Collected data
▽

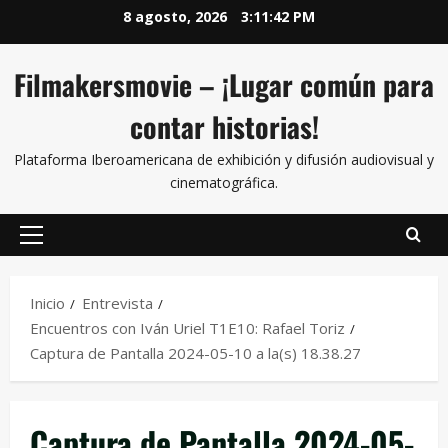
8 agosto, 2026
3:11:42 PM
Filmakersmovie – ¡Lugar común para
contar historias!
Plataforma Iberoamericana de exhibición y difusión audiovisual y
cinematográfica.
Inicio
Entrevista
Encuentros con Iván Uriel T1E10: Rafael Toriz
Captura de Pantalla 2024-05-10 a la(s) 18.38.27
Captura de Pantalla 2024-05-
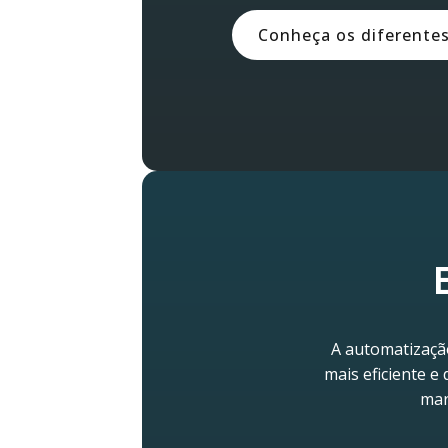
Conheça os diferente
A automatizaçã
mais eficiente e
mar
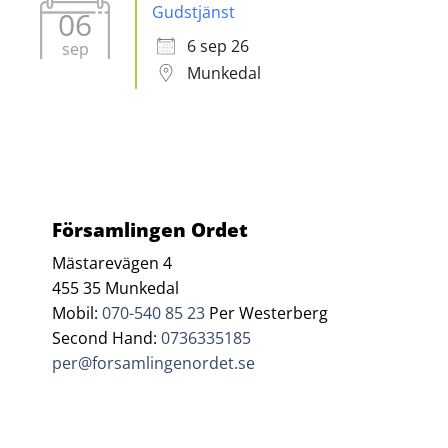
Gudstjänst
06
6 sep 26
sep
Munkedal
Församlingen Ordet
Mästarevägen 4
455 35 Munkedal
Mobil:
070-540 85 23
Per Westerberg
Second Hand:
0736335185
per@forsamlingenordet.se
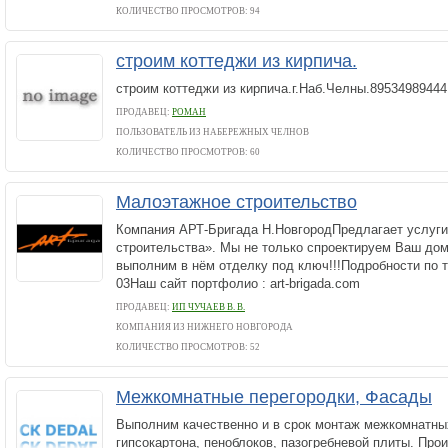
КОЛИЧЕСТВО ПРОСМОТРОВ: 94
строим коттеджи из кирпича.
строим коттеджи из кирпича.г.Наб.Челны.89534989444
ПРОДАВЕЦ:
РОМАН
ПОЛЬЗОВАТЕЛЬ ИЗ НАБЕРЕЖНЫХ ЧЕЛНОВ
КОЛИЧЕСТВО ПРОСМОТРОВ: 60
Малоэтажное строительство
Компания АРТ-Бригада Н.НовгородПредлагает услуг
строительства». Мы не только спроектируем Ваш дом,
выполним в нём отделку под ключ!!!Подробности по т
03Наш сайт портфолио : art-brigada.com
ПРОДАВЕЦ:
ИП ЧУЧАЕВ В. В.
КОМПАНИЯ ИЗ НИЖНЕГО НОВГОРОДА
КОЛИЧЕСТВО ПРОСМОТРОВ: 52
Межкомнатные перегородки, Фасады
Выполним качественно и в срок монтаж межкомнатны
гипсокартона, пеноблоков, пазогребневой плиты. Пр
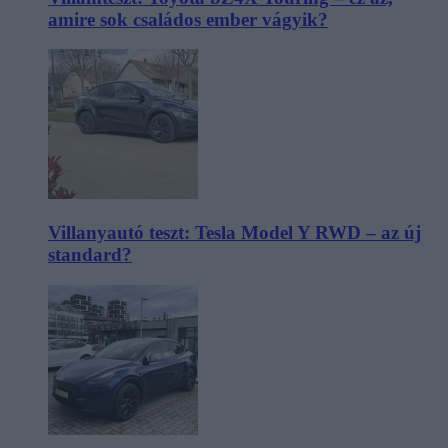
amire sok családos ember vágyik?
Villanyautó teszt: Tesla Model Y RWD – az új
standard?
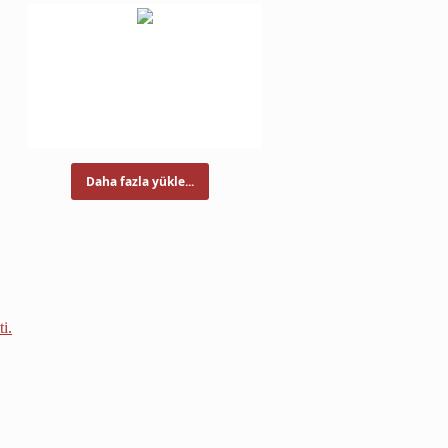
Daha fazla yükle...
i.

△

▸ What is expected
The required output is an exact copy of the lines from the one with "A automatizaçã" through the final line of the data above, with pictures removed.

▸ Response to this exercise
A automatizaçã
mais eficiente e
mar
Gudstjänst
06
6 sep 26
sep
Munkedal
Församlingen Ordet
Mästarevägen 4
455 35 Munkedal
Mobil:
070-540 85 23
Per Westerberg
Second Hand:
0736335185
per@forsamlingenordet.se
КОЛИЧЕСТВО ПРОСМОТРОВ: 94
строим коттеджи из кирпича.
строим коттеджи из кирпича.г.Наб.Челны.89534989444
ПРОДАВЕЦ:
РОМАН
ПОЛЬЗОВАТЕЛЬ ИЗ НАБЕРЕЖНЫХ ЧЕЛНОВ
КОЛИЧЕСТВО ПРОСМОТРОВ: 60
Малоэтажное строительство
Компания АРТ-Бригада Н.НовгородПредлагает услуг
строительства». Мы не только спроектируем Ваш дом,
выполним в нём отделку под ключ!!!Подробности по т
03Наш сайт портфолио : art-brigada.com
ПРОДАВЕЦ:
ИП ЧУЧАЕВ В. В.
КОМПАНИЯ ИЗ НИЖНЕГО НОВГОРОДА
КОЛИЧЕСТВО ПРОСМОТРОВ: 52
Межкомнатные перегородки, Фасады
Выполним качественно и в срок монтаж межкомнатны
гипсокартона, пеноблоков, пазогребневой плиты. Пр
amire sok családos ember vágyik?
Villanyautó teszt: Tesla Model Y RWD – az új
standard?
Daha fazla yükle...
i.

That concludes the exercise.